By chance this week, I found a prediction by an historian admired by almost all who’ve read him and millions who cite him: Edward Gibbon. His must rank among the all-time worst in the pre-eminent historian category.
In the first volume of The History of the Decline and Fall of the Roman Empire (1776), Gibbon suggests,
Under the reign of these monsters [Augustus through Domitian] the slavery of the Romans was accompanied with two peculiar circumstances…, which rendered their condition more completely wretched than that of the victims in any other age or country [:] …2. the impossibility of escaping from the oppressor [because of Rome’s conquest of the civilized world]. [Edward Gibbon, The History of the Decline and Fall of the Roman Empire (1776), David Womersley, ed. (London: Penguin Books, 1994), vol. I, chap. 3, p. 104.]
He then explains why Europeans of his day were so much better off, as subjects, than the Romans.

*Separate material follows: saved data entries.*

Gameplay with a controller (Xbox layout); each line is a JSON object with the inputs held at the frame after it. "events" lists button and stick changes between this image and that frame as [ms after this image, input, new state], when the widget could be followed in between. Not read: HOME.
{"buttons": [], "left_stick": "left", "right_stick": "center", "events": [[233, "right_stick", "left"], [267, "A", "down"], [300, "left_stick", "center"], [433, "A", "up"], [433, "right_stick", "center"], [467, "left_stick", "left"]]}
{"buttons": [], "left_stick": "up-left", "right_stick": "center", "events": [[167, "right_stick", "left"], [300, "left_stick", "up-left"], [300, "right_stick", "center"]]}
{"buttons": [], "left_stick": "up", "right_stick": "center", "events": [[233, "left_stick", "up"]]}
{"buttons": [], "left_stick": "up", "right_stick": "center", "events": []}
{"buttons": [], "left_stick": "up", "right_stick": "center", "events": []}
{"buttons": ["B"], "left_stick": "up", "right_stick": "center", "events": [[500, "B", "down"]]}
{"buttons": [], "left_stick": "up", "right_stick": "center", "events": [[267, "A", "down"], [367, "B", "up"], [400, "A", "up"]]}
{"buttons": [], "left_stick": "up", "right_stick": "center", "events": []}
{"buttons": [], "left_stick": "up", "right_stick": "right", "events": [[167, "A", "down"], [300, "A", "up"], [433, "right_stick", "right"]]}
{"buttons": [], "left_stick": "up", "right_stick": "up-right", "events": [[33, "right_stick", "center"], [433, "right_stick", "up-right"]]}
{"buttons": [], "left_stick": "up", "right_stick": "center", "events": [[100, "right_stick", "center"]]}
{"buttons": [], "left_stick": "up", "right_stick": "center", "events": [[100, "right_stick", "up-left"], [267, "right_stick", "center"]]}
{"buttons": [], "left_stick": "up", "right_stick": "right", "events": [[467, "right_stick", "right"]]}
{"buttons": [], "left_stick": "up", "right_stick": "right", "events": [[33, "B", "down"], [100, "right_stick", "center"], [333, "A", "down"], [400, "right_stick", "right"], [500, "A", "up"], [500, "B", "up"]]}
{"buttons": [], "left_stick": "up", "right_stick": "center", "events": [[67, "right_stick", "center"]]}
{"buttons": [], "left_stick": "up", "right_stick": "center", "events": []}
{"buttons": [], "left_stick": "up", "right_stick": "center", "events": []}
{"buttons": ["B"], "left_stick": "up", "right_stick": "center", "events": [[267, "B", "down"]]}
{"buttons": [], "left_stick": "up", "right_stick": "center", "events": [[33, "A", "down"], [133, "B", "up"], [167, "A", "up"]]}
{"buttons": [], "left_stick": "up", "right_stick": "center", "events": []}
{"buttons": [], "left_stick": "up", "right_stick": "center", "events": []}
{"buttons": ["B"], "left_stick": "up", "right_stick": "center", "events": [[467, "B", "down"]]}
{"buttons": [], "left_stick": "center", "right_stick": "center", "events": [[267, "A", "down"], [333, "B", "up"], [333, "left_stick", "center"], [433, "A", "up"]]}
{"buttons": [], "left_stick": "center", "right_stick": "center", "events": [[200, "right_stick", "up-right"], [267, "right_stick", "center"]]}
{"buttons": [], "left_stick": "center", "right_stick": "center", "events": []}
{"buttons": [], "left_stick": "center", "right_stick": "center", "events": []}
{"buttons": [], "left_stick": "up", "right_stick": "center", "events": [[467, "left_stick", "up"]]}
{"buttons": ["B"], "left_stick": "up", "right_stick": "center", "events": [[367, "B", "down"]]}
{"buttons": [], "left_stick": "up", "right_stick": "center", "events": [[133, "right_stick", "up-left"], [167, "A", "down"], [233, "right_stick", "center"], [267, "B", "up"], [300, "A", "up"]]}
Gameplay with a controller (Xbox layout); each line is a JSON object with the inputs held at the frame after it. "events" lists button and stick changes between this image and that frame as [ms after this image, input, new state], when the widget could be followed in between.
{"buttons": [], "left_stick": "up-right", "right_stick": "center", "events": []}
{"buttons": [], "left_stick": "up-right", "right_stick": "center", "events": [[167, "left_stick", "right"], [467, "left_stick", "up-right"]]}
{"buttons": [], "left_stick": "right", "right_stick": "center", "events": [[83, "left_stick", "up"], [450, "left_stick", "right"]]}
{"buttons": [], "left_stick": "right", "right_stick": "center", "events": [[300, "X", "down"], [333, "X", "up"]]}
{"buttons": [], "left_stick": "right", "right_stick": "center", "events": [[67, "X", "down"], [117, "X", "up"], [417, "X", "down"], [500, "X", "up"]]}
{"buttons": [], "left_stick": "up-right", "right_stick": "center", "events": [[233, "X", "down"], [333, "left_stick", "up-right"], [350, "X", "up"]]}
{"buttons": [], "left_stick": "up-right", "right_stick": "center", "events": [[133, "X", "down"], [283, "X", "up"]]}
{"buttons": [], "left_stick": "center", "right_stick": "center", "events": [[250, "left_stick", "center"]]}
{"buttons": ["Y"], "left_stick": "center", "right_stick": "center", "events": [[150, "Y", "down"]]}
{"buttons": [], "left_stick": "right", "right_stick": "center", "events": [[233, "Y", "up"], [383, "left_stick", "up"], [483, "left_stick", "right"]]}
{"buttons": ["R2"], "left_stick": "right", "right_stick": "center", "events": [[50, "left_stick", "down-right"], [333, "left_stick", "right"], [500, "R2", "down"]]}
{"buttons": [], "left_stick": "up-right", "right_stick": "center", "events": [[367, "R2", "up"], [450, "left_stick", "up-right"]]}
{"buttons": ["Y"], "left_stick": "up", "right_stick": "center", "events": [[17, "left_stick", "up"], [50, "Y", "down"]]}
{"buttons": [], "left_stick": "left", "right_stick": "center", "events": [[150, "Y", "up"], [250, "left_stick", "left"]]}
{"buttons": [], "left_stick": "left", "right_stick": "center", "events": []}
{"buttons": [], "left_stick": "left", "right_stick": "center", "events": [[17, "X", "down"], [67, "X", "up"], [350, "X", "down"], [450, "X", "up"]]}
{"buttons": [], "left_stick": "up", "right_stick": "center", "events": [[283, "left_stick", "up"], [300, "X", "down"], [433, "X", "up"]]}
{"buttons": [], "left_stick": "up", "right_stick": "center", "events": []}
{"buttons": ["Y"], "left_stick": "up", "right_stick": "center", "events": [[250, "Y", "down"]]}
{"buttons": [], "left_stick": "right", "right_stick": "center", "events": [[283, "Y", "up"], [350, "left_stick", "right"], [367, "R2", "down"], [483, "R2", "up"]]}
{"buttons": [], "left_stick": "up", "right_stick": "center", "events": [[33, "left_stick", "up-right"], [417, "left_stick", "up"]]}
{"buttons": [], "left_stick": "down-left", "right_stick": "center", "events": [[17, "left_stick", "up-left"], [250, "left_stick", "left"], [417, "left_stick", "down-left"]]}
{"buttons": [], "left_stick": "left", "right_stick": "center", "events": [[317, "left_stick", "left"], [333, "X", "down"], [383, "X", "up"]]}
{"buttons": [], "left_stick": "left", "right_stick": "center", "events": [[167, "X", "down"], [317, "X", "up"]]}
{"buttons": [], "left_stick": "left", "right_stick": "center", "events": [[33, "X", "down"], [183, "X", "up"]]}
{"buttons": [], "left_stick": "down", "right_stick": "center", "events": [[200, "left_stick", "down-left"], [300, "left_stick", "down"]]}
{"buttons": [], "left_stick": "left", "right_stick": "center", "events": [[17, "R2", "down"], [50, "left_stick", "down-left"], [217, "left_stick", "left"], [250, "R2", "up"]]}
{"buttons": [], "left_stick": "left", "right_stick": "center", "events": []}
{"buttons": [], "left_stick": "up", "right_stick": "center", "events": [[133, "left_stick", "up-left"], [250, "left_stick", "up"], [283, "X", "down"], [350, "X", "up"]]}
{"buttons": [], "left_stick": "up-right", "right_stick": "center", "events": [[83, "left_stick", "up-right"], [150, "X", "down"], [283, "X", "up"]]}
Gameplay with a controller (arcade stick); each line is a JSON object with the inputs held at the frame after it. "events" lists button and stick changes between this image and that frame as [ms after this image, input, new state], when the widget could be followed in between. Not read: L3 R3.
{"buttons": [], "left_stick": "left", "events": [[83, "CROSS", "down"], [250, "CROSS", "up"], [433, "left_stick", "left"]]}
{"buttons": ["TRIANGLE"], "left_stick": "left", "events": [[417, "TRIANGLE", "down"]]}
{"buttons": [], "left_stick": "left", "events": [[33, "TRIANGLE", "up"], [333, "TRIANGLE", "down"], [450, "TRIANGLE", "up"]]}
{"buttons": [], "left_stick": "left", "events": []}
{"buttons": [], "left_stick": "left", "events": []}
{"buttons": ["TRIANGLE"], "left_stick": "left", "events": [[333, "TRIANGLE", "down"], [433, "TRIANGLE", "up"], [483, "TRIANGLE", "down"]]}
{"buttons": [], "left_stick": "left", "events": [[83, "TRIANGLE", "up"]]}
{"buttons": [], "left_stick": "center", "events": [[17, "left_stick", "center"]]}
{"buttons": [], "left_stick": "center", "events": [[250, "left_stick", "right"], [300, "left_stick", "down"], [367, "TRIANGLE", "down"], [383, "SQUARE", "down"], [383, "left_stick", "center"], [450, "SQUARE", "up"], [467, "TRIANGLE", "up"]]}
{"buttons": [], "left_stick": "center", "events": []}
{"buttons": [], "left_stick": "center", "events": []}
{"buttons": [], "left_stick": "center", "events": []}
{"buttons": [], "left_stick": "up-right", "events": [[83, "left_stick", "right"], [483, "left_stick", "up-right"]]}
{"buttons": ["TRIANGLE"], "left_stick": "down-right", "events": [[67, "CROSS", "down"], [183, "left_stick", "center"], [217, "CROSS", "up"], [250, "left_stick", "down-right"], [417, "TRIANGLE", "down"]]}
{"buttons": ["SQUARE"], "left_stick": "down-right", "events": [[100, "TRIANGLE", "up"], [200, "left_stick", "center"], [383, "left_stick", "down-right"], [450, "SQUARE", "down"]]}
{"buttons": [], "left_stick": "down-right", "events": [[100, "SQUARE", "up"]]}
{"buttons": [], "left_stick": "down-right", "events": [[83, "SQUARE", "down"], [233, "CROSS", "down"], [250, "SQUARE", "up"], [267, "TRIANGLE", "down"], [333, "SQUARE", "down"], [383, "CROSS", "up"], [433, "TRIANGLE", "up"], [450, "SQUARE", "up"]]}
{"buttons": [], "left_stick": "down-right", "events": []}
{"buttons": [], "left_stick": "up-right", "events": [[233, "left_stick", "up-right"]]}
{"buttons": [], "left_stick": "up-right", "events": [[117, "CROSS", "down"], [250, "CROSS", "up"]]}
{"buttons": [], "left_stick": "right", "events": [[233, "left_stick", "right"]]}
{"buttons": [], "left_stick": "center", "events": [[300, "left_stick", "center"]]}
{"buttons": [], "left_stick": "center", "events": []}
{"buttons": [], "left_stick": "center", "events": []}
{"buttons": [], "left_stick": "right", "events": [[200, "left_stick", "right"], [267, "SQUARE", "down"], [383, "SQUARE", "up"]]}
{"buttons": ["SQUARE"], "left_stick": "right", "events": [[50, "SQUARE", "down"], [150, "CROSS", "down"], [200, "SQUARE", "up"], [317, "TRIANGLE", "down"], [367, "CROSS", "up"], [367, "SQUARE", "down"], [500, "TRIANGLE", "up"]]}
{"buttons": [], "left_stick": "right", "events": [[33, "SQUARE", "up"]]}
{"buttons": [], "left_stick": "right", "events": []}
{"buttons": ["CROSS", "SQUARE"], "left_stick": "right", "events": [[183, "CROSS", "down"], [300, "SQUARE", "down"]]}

The division of Europe into a number of independent states, connected, however, with each other, by the general resemblance of religion, langauge, and manners, is productive of the most beneficial consequences to the liberty of mankind. A modern tyrant, who should find no resistance in his own breast, or in his people, would soon experience a gentle restraint from the example of his equals, the dread of present censure, the advice of his allies, and the apprehension of his enemies. The object of his displeasure, escaping from the narrow limits of his dominions, would easily obtain in a happier climate, a secure refuge, a new fortune adequate to his merit, the freedom of complaint, and perhaps the means of revenge. [Id., pp. 106-07.]
Thirteen years later came the French Revolution and its succession of unmoderated tyrants, capped by Napoleon. No need to wait for Mussolini, Stalin, Hitler or Franco.